La proposition Tréveneuc sur les conseils généraux
Il est des hommes fatalement destinés à commettre toutes les fautes. Je me souviens encore du jour où, pour la première fois, à Bordeaux, M. de Gavardie est apparu à une tribune française. sa petite personne avait une sécheresse humble, un sourire contraint. On ne voulait pas le laisser parler, et il insistait,il implorait l'Assemblée du geste.
Ce jour-là, les tribunes étonnées devant les étranges figures que la France tirait des manoirs croulants, flairèrent un gêneur dans l'honorable M. de Gavardie. On se poussait du coude, on se disait :
" - Et celui-là d'où sort-il ? Ses amis ont donc peur qu'il ne dise des bêtises ; ils devraient le laisser parler. "
Celui-là sortait d'un parquet quelconque, celui-là était destiné à devenir célèbre dans l'histoire par la façon remarquable dont il lance les pavés à la tête de son propre parti. Il n'a pu encore monter à la tribune sans ameuter la Chambre ; un jour, il défendait les commissions mixtes ; un autre jour il parlait de la virginité de Jeanne d'Arc ; aujourd'hui, il a dénoncé une brochure, oubliant qu'il n'est plus procureur impérial, et qu'il a l'honneur d'être représentant du peuple.
* Donc, M. de Gavardie, en promenant dans les rues vides de Versailles ses tendresses provinciales, a vu à la vitrine d'un libraire une brochure intitulée " Catéchisme populaire républicain ". Avec son flair de magistrat policier, il a senti qu'on y insultait le bon Dieu, et, sévère gardien des bénitiers de sa bourgade, il est venu dénoncer la brochure devant l'Assemblée, et a lu, d'une voix indignée, des passages terribles dont sa pudeur rougissait.
* C'est ici que l'incident devient épique. Imaginez-vous que cet écrit incendiaire prétend que la justice est dans l'homme, et non en de-hors de l'homme. La gauche applaudit, M. Langlois se lève, fait à lui seul le bruit de toute une bande de claqueurs à Rabagas. La droite n'ose pas huer. M. de Gavardie, un peu étonné de l'effet qu'il produit dit que les religions sont des conceptions abstraites de l'esprit. Alors les applaudissements de la gauche redoublent, l'honorable procureur impérial reste écrasé par cette manifestation impie qu'il a provoquée lui-même.
Jamais je n'ai vu une telle maladresse. La droite était fâchée d'un tel coup de tête. M. Dufaure a achevé de rendre M. de Gavardie parfaitement odieux en déclarant qu'il lirait la brochure et qu'il saurait alors si elle était justiciable des tribunaux ou du bon sens public.

* [EXERCICE PROPOSÉ]: Pourriez-vous écrire la suite de la chronique parlementaire ci-dessus sur M. de Gavardie, en repartant juste après sa dernière phrase ?

* [ENTRÉES EXTRAITES]:
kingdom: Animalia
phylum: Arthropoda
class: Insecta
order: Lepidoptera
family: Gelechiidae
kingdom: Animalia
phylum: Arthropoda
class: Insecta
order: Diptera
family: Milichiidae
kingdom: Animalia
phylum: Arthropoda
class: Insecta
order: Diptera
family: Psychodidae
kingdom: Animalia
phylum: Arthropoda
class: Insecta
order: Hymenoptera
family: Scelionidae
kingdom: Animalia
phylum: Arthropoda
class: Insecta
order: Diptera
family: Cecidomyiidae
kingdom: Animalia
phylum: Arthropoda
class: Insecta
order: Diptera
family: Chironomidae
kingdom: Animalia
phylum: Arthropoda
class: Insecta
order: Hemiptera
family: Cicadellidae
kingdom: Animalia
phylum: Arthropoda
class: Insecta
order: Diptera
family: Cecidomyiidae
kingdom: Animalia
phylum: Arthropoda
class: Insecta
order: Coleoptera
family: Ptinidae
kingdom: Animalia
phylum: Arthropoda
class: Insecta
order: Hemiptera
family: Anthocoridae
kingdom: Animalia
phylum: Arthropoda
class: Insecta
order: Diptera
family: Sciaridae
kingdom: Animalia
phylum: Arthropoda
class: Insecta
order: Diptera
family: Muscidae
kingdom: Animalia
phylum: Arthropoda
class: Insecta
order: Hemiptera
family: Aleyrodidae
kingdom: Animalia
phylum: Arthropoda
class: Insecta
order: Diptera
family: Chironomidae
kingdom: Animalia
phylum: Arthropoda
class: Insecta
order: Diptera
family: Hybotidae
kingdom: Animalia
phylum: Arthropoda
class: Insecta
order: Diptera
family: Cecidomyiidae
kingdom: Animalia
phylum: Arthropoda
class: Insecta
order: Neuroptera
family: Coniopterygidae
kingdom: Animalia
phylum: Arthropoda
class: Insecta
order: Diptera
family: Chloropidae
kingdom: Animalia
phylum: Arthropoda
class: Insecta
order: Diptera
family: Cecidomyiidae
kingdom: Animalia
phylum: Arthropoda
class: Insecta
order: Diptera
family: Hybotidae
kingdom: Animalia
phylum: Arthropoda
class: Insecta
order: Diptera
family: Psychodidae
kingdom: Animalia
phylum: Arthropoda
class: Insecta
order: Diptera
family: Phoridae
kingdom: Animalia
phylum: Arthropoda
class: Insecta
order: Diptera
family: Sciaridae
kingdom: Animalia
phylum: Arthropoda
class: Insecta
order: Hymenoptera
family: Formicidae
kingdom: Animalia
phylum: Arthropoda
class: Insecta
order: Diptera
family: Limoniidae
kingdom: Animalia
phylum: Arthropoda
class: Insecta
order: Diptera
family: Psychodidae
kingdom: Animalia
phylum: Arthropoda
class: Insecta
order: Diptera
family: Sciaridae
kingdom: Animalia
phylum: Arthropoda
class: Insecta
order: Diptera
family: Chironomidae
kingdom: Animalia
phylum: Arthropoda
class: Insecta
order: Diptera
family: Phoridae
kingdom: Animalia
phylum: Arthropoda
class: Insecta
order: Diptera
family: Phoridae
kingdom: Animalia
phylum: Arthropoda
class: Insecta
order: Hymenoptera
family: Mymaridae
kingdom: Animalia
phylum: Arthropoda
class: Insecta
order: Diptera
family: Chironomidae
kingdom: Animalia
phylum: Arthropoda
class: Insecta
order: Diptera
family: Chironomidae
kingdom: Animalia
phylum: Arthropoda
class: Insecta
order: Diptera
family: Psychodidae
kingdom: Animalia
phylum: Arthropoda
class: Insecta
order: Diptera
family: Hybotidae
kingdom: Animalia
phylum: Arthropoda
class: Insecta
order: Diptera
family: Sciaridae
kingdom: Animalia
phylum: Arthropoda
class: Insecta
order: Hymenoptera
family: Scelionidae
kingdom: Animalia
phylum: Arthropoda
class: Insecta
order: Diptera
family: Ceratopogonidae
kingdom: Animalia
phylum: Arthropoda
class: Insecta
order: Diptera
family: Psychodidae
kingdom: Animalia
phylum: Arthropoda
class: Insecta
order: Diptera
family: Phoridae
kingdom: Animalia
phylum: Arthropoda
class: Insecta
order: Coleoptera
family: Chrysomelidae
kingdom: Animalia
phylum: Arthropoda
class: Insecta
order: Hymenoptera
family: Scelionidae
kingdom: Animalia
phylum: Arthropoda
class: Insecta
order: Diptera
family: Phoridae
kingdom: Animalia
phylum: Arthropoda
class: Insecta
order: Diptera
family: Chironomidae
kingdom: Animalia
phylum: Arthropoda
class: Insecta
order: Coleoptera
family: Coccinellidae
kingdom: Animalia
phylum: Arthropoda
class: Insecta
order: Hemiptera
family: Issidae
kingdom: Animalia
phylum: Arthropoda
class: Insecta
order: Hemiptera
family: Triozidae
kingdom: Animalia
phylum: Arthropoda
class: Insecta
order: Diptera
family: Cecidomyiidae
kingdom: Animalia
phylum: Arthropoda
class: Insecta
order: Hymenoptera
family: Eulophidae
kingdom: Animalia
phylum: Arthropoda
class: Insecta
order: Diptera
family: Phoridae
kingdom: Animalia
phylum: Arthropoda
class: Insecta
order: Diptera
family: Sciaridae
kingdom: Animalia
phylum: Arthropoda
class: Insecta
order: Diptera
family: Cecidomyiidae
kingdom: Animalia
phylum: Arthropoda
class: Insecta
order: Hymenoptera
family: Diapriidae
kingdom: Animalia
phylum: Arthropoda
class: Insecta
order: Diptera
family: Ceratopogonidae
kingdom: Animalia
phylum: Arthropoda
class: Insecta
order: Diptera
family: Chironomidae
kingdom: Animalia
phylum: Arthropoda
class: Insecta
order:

* [RÉPONSE À L'EXERCICE]:
Je ne comprends pas comment les légitimistes osent dénoncer les brochures républicaines. Si un député de la gauche apportait à la tribune toutes les ordures dévotes qui circulent dans les campagnes, il pourrait égayer ses collègues pendant des journées entières. Le Catéchisme populaire républicain dit que nous devons placer en nous le sentiment de la justice ; que penser de cette autre morale nous livrant pieds et poings liés à une justice divine qui a allumé les bûchers du moyen âge et sonné le tocsin de la Saint-Barhélémy ?
Après un tel début, la séance ne pouvait être sérieuse. L'ordre du jour
appelait la proposition de M. de Tréveneuc sur les conseils généraux. Vous connaissez ce projet qui consiste à donner mission aux Assemblées départementales d'envoyer des délégués dans une ville du centre, en cas de dissolution violente de la Chambre. Ces délégués formeraient une Assemblée nationale intérimaire.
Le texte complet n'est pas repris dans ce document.